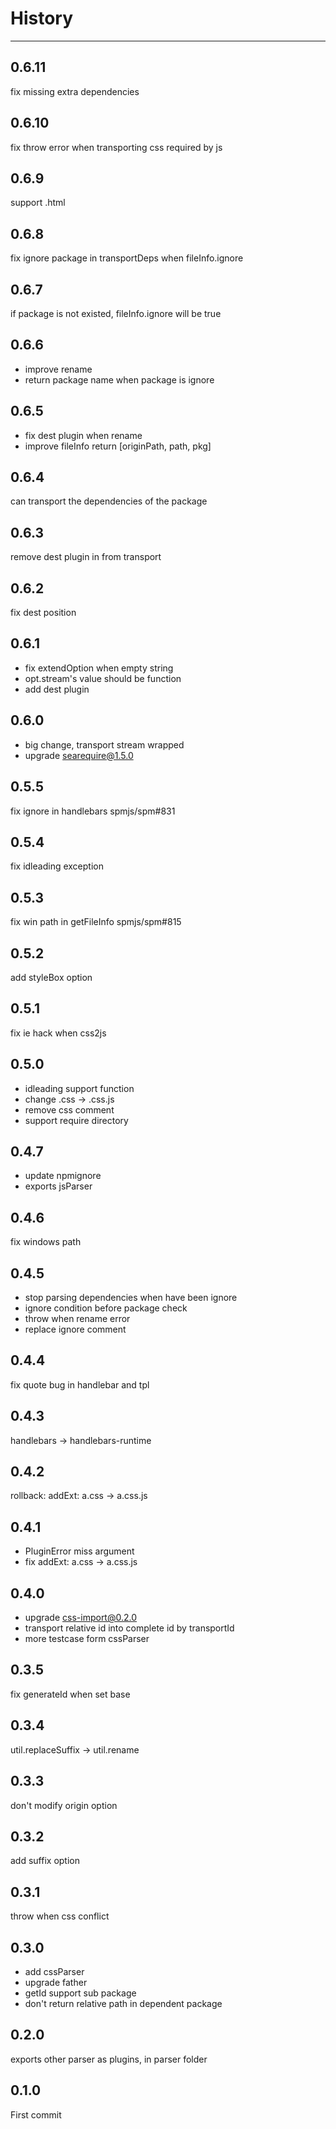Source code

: # History

---

## 0.6.11

fix missing extra dependencies

## 0.6.10

fix throw error when transporting css required by js

## 0.6.9

support .html

## 0.6.8

fix ignore package in transportDeps when fileInfo.ignore

## 0.6.7

if package is not existed, fileInfo.ignore will be true 

## 0.6.6

- improve rename
- return package name when package is ignore

## 0.6.5

- fix dest plugin when rename
- improve fileInfo return [originPath, path, pkg]

## 0.6.4

can transport the dependencies of the package

## 0.6.3

remove dest plugin in from transport

## 0.6.2

fix dest position

## 0.6.1

- fix extendOption when empty string
- opt.stream's value should be function
- add dest plugin

## 0.6.0

- big change, transport stream wrapped
- upgrade searequire@1.5.0

## 0.5.5

fix ignore in handlebars spmjs/spm#831

## 0.5.4

fix idleading exception

## 0.5.3

fix win path in getFileInfo spmjs/spm#815

## 0.5.2

add styleBox option

## 0.5.1

fix ie hack when css2js

## 0.5.0

- idleading support function
- change .css -> .css.js
- remove css comment
- support require directory

## 0.4.7

- update npmignore
- exports jsParser

## 0.4.6

fix windows path

## 0.4.5

- stop parsing dependencies when have been ignore
- ignore condition before package check
- throw when rename error
- replace ignore comment

## 0.4.4

fix quote bug in handlebar and tpl

## 0.4.3

handlebars -> handlebars-runtime

## 0.4.2

rollback: addExt: a.css -> a.css.js

## 0.4.1

- PluginError miss argument
- fix addExt: a.css -> a.css.js

## 0.4.0

- upgrade css-import@0.2.0
- transport relative id into complete id by transportId
- more testcase form cssParser

## 0.3.5

fix generateId when set base

## 0.3.4

util.replaceSuffix -> util.rename

## 0.3.3

don't modify origin option

## 0.3.2

add suffix option

## 0.3.1

throw when css conflict

## 0.3.0

- add cssParser
- upgrade father
- getId support sub package
- don't return relative path in dependent package

## 0.2.0

exports other parser as plugins, in parser folder

## 0.1.0

First commit
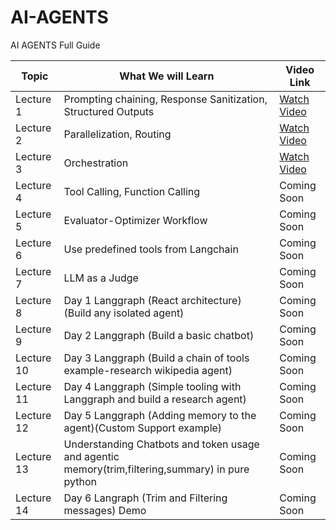 # AI-AGENTS
AI AGENTS Full Guide

| Topic | What We will Learn | Video Link |
|-------|---------------|------------|
| Lecture 1 | Prompting chaining, Response Sanitization, Structured Outputs | [Watch Video](https://www.youtube.com/watch?v=6jmIyVCVIuc) |
| Lecture 2 | Parallelization, Routing | [Watch Video](https://youtu.be/iZWfeJ6tQkI) |
| Lecture 3 | Orchestration | [Watch Video](https://www.youtube.com/watch?v=ZcqIAngxzbE&t=98s) |
| Lecture 4 | Tool Calling, Function Calling | Coming Soon |
| Lecture 5 | Evaluator-Optimizer Workflow | Coming Soon |
| Lecture 6 | Use predefined tools from Langchain | Coming Soon |
| Lecture 7 | LLM as a Judge | Coming Soon |
| Lecture 8 | Day 1 Langgraph (React architecture) (Build any isolated agent) | Coming Soon |
| Lecture 9 | Day 2 Langgraph (Build a basic chatbot) | Coming Soon |
| Lecture 10 | Day 3 Langgraph (Build a chain of tools example-research wikipedia agent) | Coming Soon |
| Lecture 11 | Day 4 Langgraph (Simple tooling with Langgraph and build a research agent) | Coming Soon |
| Lecture 12 | Day 5 Langgraph (Adding memory to the agent)(Custom Support example) | Coming Soon |
| Lecture 13 | Understanding Chatbots and token usage and agentic memory(trim,filtering,summary) in pure python | Coming Soon |
| Lecture 14 | Day 6 Langraph (Trim and Filtering messages) Demo | Coming Soon |


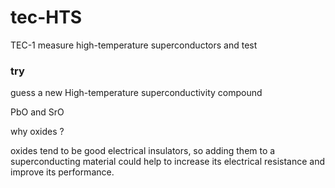 # tec-HTS
TEC-1 measure high-temperature superconductors and test


### try
guess a new High-temperature superconductivity compound



PbO and SrO

why oxides ?

oxides tend to be good electrical insulators, so adding them to a superconducting material could help to increase its electrical resistance and improve its performance.

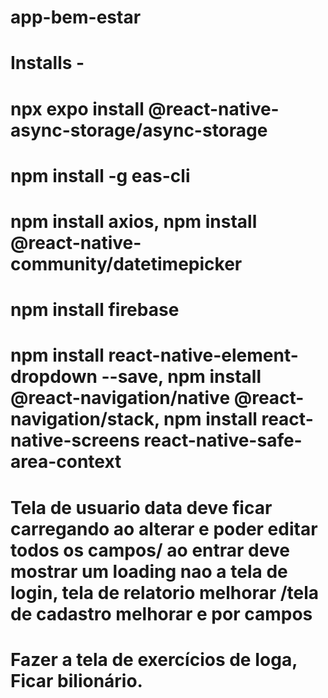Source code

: # app-bem-estar

# Installs - 

# npx expo install @react-native-async-storage/async-storage

# npm install -g eas-cli

# npm install axios, npm install @react-native-community/datetimepicker

# npm install firebase

# npm install react-native-element-dropdown --save, npm install @react-navigation/native @react-navigation/stack, npm install react-native-screens react-native-safe-area-context

# Tela de usuario data deve ficar carregando ao alterar e poder editar todos os campos/ ao entrar deve mostrar um loading nao a tela de login, tela de relatorio melhorar /tela de cadastro melhorar e por campos

# Fazer a tela de exercícios de Ioga, Ficar bilionário.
++++
Using the records above, set down exactly the lines from the one with "Workflow | Coming Soon |" through the one with "example) | Coming Soon |", inclusive, and nothing more.

| Lecture 5 | Evaluator-Optimizer Workflow | Coming Soon |
| Lecture 6 | Use predefined tools from Langchain | Coming Soon |
| Lecture 7 | LLM as a Judge | Coming Soon |
| Lecture 8 | Day 1 Langgraph (React architecture) (Build any isolated agent) | Coming Soon |
| Lecture 9 | Day 2 Langgraph (Build a basic chatbot) | Coming Soon |
| Lecture 10 | Day 3 Langgraph (Build a chain of tools example-research wikipedia agent) | Coming Soon |
| Lecture 11 | Day 4 Langgraph (Simple tooling with Langgraph and build a research agent) | Coming Soon |
| Lecture 12 | Day 5 Langgraph (Adding memory to the agent)(Custom Support example) | Coming Soon |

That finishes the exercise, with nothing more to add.